--- START ---

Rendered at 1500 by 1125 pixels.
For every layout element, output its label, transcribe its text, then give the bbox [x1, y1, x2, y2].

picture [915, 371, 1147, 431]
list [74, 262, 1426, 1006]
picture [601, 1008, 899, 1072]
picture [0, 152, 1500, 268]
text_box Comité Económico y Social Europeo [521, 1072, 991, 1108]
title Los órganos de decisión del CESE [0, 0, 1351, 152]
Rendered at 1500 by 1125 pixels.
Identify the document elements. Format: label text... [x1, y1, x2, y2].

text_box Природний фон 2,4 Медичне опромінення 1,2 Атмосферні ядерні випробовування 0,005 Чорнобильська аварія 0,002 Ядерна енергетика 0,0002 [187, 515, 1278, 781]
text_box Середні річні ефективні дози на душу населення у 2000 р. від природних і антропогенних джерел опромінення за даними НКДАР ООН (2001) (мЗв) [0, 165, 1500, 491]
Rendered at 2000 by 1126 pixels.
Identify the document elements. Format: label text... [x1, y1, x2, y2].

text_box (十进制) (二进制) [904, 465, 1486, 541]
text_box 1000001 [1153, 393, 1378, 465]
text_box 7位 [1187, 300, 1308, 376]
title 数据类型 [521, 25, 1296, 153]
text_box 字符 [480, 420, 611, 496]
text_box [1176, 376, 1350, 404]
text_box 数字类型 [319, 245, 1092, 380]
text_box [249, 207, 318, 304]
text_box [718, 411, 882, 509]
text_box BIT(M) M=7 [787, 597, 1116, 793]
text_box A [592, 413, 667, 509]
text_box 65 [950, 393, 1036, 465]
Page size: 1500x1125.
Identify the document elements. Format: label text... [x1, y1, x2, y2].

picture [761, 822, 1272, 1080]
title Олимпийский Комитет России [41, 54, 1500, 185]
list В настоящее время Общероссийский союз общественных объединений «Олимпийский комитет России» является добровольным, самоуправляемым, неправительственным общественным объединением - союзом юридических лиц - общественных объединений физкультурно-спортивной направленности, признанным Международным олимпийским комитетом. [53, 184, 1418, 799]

--- END ---

» **Activity**
Retype word for word everything in the listing above from the line that holds "list [74, 262, 1426, 1006]" down to the line that holds "Rendered at 2000 by 1126 pixels.". Keep both end lines and leave out the rest.

» **Output for this exercise**
list [74, 262, 1426, 1006]
picture [601, 1008, 899, 1072]
picture [0, 152, 1500, 268]
text_box Comité Económico y Social Europeo [521, 1072, 991, 1108]
title Los órganos de decisión del CESE [0, 0, 1351, 152]
Rendered at 1500 by 1125 pixels.
Identify the document elements. Format: label text... [x1, y1, x2, y2].

text_box Природний фон 2,4 Медичне опромінення 1,2 Атмосферні ядерні випробовування 0,005 Чорнобильська аварія 0,002 Ядерна енергетика 0,0002 [187, 515, 1278, 781]
text_box Середні річні ефективні дози на душу населення у 2000 р. від природних і антропогенних джерел опромінення за даними НКДАР ООН (2001) (мЗв) [0, 165, 1500, 491]
Rendered at 2000 by 1126 pixels.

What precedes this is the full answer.